Un autre enjeu majeur au regard des abominations commises est celui de la lutte contre l’impunité. Massacres, viols et tortures, bombardements sur les populations civiles et les infrastructures fournissant les biens essentiels, perpétrés au quotidien depuis le 24 février 2022, constituent des crimes de guerre, et, par leur caractère généralisé et systématique, des crimes contre l’humanité. Les enlèvements et déportations d’enfants ukrainiens vers la Russie relèvent même de la qualification de crime de génocide. Tous ces crimes de masse sont documentés en temps réel, et leurs auteurs doivent être poursuivis et condamnés, dans le respect des règles de droit, que ce soit par la justice ukrainienne elle-même, ou par la Cour pénale internationale immédiatement saisie, ou encore au titre de la compétence universelle par les juridictions d’Etats tiers si des responsables présumés se trouvent sur leur territoire. Ce refus de l’impunité doit concerner tous ceux qui sont impliqués dans chaque crime, à tous les niveaux hiérarchiques, y compris pour sanctionner les plus hauts responsables.

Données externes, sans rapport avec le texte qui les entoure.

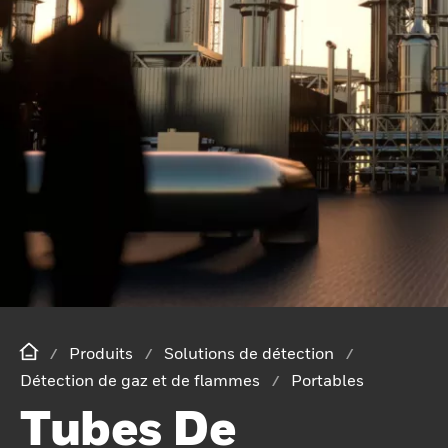
Produits
Solutions de détection
Détection de gaz et de flammes
Portables
Tubes De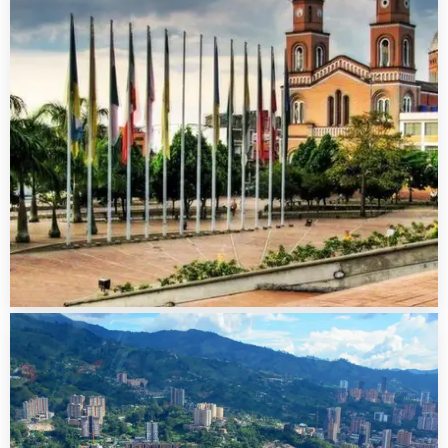
VER MÁS
0 Property
Armenia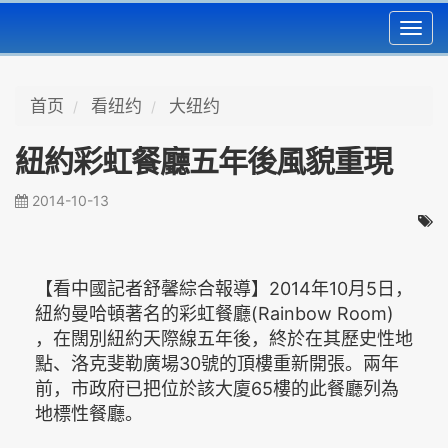
Toggl
navig
首页
看纽约
大纽约
紐約彩虹餐廳五年後風貌重現
2014-10-13
【看中國記者舒馨綜合報導】2014年10月5日，
紐約曼哈頓著名的彩虹餐廳(Rainbow Room)
，在闊別紐約天際線五年後，終於在其歷史性地
點、洛克斐勒廣場30號的頂樓重新開張。兩年
前，市政府已把位於該大廈65樓的此餐廳列為
地標性餐廳。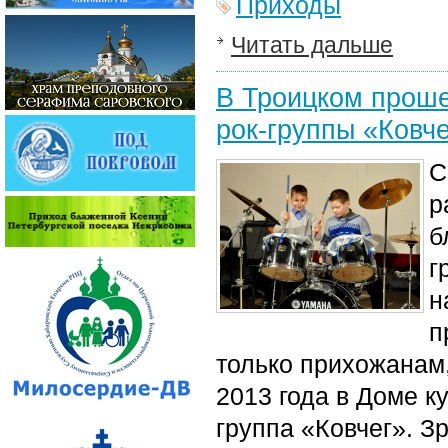
Приходы
Читать дальше
В Троицком проше
рок-группы «Ковч
С
р
б
г
н
п
только прихожанам,
2013 года в Доме к
группа «Ковчег». 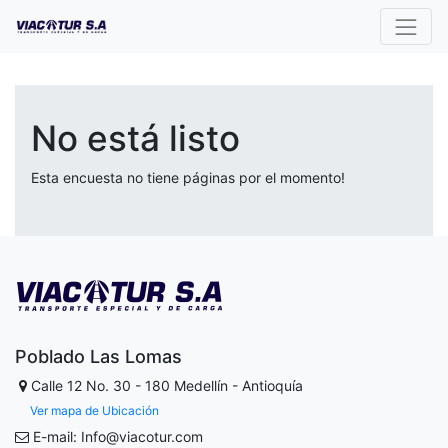
No está listo
Esta encuesta no tiene páginas por el momento!
Poblado Las Lomas
Calle 12 No. 30 - 180
Medellín - Antioquía
Ver mapa de Ubicación
E-mail: Info@viacotur.com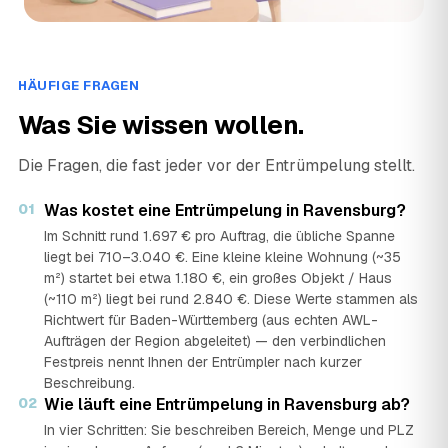
HÄUFIGE FRAGEN
Was Sie wissen wollen.
Die Fragen, die fast jeder vor der Entrümpelung stellt.
01
Was kostet eine Entrümpelung in Ravensburg?
Im Schnitt rund 1.697 € pro Auftrag, die übliche Spanne
liegt bei 710–3.040 €. Eine kleine kleine Wohnung (~35
m²) startet bei etwa 1.180 €, ein großes Objekt / Haus
(~110 m²) liegt bei rund 2.840 €. Diese Werte stammen als
Richtwert für Baden-Württemberg (aus echten AWL-
Aufträgen der Region abgeleitet) — den verbindlichen
Festpreis nennt Ihnen der Entrümpler nach kurzer
Beschreibung.
02
Wie läuft eine Entrümpelung in Ravensburg ab?
In vier Schritten: Sie beschreiben Bereich, Menge und PLZ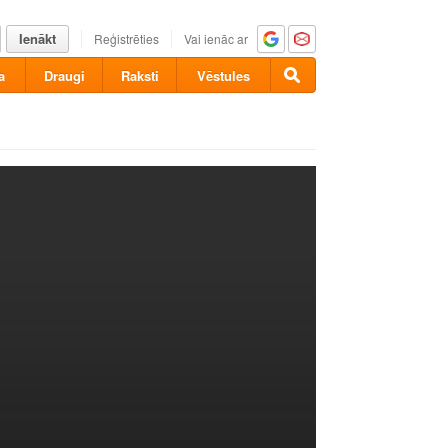
Ienākt
Reģistrēties
Vai ienāc ar
a
Draugi
Raksti
Vēstules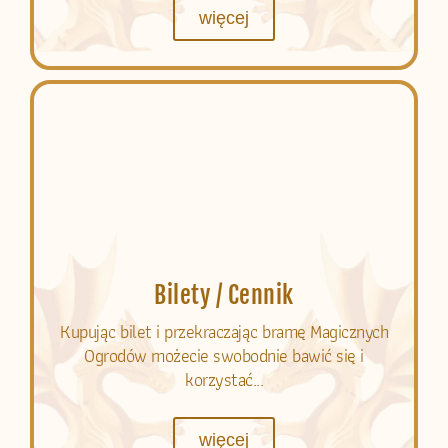
więcej
Bilety / Cennik
Kupując bilet i przekraczając bramę Magicznych
Ogrodów możecie swobodnie bawić się i
korzystać...
więcej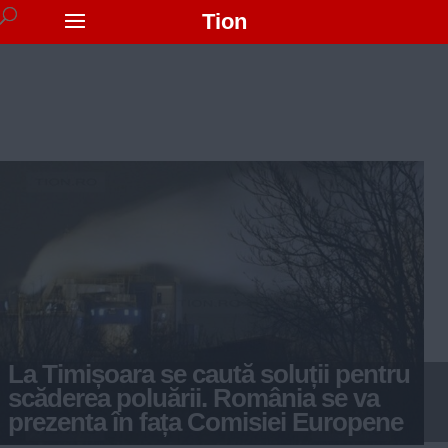
Tion
La Timișoara se caută soluții pentru
scăderea poluării. România se va
prezenta în fața Comisiei Europene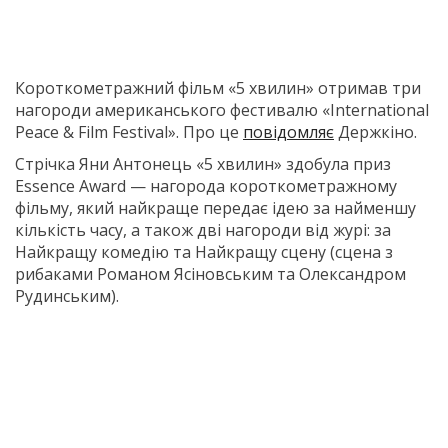
Короткометражний фільм «5 хвилин» отримав три
нагороди американського фестивалю «International
Peace & Film Festival». Про це
повідомляє
Держкіно.
Стрічка Яни Антонець «5 хвилин» здобула приз
Essence Award — нагорода короткометражному
фільму, який найкраще передає ідею за найменшу
кількість часу, а також дві нагороди від журі: за
Найкращу комедію та Найкращу сцену (сцена з
рибаками Романом Ясіновським та Олександром
Рудинським).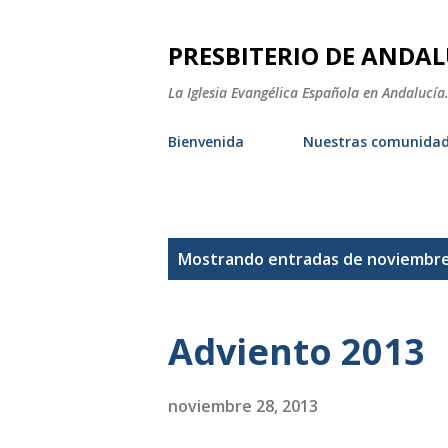
PRESBITERIO DE ANDAL
La Iglesia Evangélica Española en Andalucía.
Bienvenida
Nuestras comunida
E
Mostrando entradas de noviembre
n
t
Adviento 2013
r
a
noviembre 28, 2013
d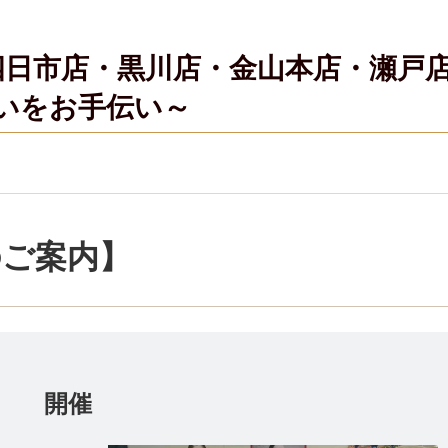
四日市店・黒川店・金山本店・瀬戸
いをお手伝い～
のご案内】
市店 開催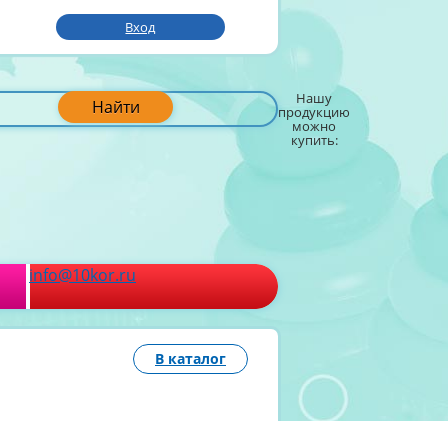
Вход
Нашу
Найти
продукцию
можно
купить:
info@10kor.ru
В каталог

Enfin, une leçon à tirer de l’Ukraine est celle concernant les mobilisations et solidarités face aux crises. La solidarité de la communauté internationale doit intégrer un soutien de la société civile ukrainienne organisée qui contribue à la démocratie, ainsi qu’à celles et ceux qui, en Biélorussie et en Russie même, expriment leur refus de l’agression et sont poursuivis et condamnés pour leur opposition à la guerre. Mais cet appel à la solidarité pour l’Ukraine doit s’étendre bien au-delà. De nombreux pays du Sud refusent de s’associer aux sanctions contre la Russie en soulignant, à juste titre, une évidente sélectivité dans les engagements et les solidarités dont l’absence est criante pour d’autres situations de guerre et de crises tout aussi dramatiques. Convaincre partout du bien-fondé de la mobilisation pour l’Ukraine suppose aussi de montrer et revendiquer ce qu’on est en droit d’attendre des pays du Nord pour répondre aux besoins de solidarité globale, face aux multiples crises majeures dans un monde globalisé et interdépendant. La LDH ne cessera d’œuvrer en ce sens.